Now we have the categories, we can do our phi transform. I was going to do it with our t = 0.7 tiles, but I estimate that would take over a month! But here is the result for t = 0.4 (./phi-transform.py 10 small-lenna--edge-enhanced-40.png) at a run time of 12 hours:
For comparison here is the original small Lenna:
And I guess that is the main content I wanted for this post. As for whether this is useful I don't yet know. For comparison I would like to re-run this code but starting with the standard Lenna, instead of the edge-enhanced Lenna. It would be interesting to see if it extracted edges by itself. I suspect it would. For now though, it's probably time I went back to the MNIST digits, and see what I can do with them. I have a couple of new ideas for that, so we will see.

Also, I should mention, I'm certain we won't get decent image recognition with just one layer. The hint for this is the brain, and the deep learning guys. So my task is then to work out how to apply multiple layers of average-categorize, and a multi-layer phi-transform. My hunch is we need to consider larger and larger tile sizes. Above we used 10*10 for the first layer. So maybe map 20*20 tiles to phi superpositions, run average-categorize on that. Then consider say 30*30 tiles, and run that through three layers of average-categorize. That's all a hunch for now. I'll probably apply it to the MNIST data first, and test it a little.

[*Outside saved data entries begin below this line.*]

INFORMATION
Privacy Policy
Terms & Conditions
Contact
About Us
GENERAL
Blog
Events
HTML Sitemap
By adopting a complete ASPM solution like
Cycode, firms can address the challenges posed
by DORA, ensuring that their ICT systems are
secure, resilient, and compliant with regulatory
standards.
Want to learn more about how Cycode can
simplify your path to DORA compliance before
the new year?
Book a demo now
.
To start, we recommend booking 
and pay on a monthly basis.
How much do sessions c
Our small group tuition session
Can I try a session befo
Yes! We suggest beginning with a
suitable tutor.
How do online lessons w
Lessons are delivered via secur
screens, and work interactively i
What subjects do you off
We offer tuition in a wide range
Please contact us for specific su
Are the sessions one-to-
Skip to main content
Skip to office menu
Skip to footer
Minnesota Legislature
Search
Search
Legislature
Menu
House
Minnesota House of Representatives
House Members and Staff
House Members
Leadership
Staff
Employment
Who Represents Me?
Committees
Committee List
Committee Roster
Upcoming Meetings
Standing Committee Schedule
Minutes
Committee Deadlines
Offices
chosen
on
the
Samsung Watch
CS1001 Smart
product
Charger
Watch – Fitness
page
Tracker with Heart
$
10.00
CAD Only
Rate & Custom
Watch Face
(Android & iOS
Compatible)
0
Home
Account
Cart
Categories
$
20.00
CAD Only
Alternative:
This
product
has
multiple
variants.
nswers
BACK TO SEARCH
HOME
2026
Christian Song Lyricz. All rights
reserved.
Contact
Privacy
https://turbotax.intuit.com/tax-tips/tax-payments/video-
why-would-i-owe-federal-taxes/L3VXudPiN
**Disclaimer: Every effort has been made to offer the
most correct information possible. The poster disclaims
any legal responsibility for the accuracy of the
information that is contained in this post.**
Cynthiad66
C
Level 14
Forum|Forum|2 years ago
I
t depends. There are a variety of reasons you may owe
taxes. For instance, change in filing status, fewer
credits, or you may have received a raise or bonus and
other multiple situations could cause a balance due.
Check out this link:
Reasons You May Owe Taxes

Update: this is what you get after you apply edge-enhance to the above phi-transformed Lenna:

I personally think this image is kind of amazing! That we can go from the original Lenna to this, where the image boundaries scream at you, is quite cool. Though admittedly it took quite a bit of processing and thinking time. Also turns out applying edge enhance to phi-transformed digits is also a really useful normalization step. In early testing it earned me 8% improvement on MNIST just by itself. I'll post on that at some stage.